THE PROBLEM >>
Reproduce every one of the following records line for line, without changing anything.

Recorded data:
----------------

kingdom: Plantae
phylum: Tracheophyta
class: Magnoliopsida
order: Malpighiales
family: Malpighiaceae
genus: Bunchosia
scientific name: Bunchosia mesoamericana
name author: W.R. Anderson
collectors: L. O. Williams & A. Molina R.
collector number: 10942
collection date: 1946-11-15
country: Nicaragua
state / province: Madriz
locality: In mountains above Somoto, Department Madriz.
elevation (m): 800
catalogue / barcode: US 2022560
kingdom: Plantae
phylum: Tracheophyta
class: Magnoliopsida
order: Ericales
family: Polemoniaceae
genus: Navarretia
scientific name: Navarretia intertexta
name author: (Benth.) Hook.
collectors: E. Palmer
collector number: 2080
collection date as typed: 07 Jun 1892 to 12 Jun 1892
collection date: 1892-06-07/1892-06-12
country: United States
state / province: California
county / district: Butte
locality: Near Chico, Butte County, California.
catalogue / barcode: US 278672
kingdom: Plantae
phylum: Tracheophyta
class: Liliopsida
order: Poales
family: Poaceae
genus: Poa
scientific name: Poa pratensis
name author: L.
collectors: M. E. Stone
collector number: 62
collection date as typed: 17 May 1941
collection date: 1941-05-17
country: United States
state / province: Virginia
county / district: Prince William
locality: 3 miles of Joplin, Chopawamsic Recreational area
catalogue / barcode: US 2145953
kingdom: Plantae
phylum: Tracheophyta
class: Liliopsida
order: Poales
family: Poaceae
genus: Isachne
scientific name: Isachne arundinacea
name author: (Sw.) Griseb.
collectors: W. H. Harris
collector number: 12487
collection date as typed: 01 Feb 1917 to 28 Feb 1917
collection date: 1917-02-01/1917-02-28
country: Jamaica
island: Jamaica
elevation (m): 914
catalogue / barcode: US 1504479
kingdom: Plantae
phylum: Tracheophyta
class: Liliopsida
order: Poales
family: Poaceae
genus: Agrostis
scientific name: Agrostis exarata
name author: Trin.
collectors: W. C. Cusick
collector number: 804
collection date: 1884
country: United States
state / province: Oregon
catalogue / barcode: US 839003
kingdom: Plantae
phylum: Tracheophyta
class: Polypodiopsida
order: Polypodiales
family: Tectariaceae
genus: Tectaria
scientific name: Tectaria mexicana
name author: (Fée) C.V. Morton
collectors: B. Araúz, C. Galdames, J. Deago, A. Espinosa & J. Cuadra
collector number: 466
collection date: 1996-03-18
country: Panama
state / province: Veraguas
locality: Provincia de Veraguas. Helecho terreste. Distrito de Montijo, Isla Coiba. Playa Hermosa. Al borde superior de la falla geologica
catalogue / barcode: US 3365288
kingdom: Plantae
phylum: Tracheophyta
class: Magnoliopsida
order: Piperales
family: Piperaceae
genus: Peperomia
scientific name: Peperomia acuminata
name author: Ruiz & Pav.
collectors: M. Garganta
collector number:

----------------

EXERCISE OUTPUT >>
kingdom: Plantae
phylum: Tracheophyta
class: Magnoliopsida
order: Malpighiales
family: Malpighiaceae
genus: Bunchosia
scientific name: Bunchosia mesoamericana
name author: W.R. Anderson
collectors: L. O. Williams & A. Molina R.
collector number: 10942
collection date: 1946-11-15
country: Nicaragua
state / province: Madriz
locality: In mountains above Somoto, Department Madriz.
elevation (m): 800
catalogue / barcode: US 2022560
kingdom: Plantae
phylum: Tracheophyta
class: Magnoliopsida
order: Ericales
family: Polemoniaceae
genus: Navarretia
scientific name: Navarretia intertexta
name author: (Benth.) Hook.
collectors: E. Palmer
collector number: 2080
collection date as typed: 07 Jun 1892 to 12 Jun 1892
collection date: 1892-06-07/1892-06-12
country: United States
state / province: California
county / district: Butte
locality: Near Chico, Butte County, California.
catalogue / barcode: US 278672
kingdom: Plantae
phylum: Tracheophyta
class: Liliopsida
order: Poales
family: Poaceae
genus: Poa
scientific name: Poa pratensis
name author: L.
collectors: M. E. Stone
collector number: 62
collection date as typed: 17 May 1941
collection date: 1941-05-17
country: United States
state / province: Virginia
county / district: Prince William
locality: 3 miles of Joplin, Chopawamsic Recreational area
catalogue / barcode: US 2145953
kingdom: Plantae
phylum: Tracheophyta
class: Liliopsida
order: Poales
family: Poaceae
genus: Isachne
scientific name: Isachne arundinacea
name author: (Sw.) Griseb.
collectors: W. H. Harris
collector number: 12487
collection date as typed: 01 Feb 1917 to 28 Feb 1917
collection date: 1917-02-01/1917-02-28
country: Jamaica
island: Jamaica
elevation (m): 914
catalogue / barcode: US 1504479
kingdom: Plantae
phylum: Tracheophyta
class: Liliopsida
order: Poales
family: Poaceae
genus: Agrostis
scientific name: Agrostis exarata
name author: Trin.
collectors: W. C. Cusick
collector number: 804
collection date: 1884
country: United States
state / province: Oregon
catalogue / barcode: US 839003
kingdom: Plantae
phylum: Tracheophyta
class: Polypodiopsida
order: Polypodiales
family: Tectariaceae
genus: Tectaria
scientific name: Tectaria mexicana
name author: (Fée) C.V. Morton
collectors: B. Araúz, C. Galdames, J. Deago, A. Espinosa & J. Cuadra
collector number: 466
collection date: 1996-03-18
country: Panama
state / province: Veraguas
locality: Provincia de Veraguas. Helecho terreste. Distrito de Montijo, Isla Coiba. Playa Hermosa. Al borde superior de la falla geologica
catalogue / barcode: US 3365288
kingdom: Plantae
phylum: Tracheophyta
class: Magnoliopsida
order: Piperales
family: Piperaceae
genus: Peperomia
scientific name: Peperomia acuminata
name author: Ruiz & Pav.
collectors: M. Garganta
collector number:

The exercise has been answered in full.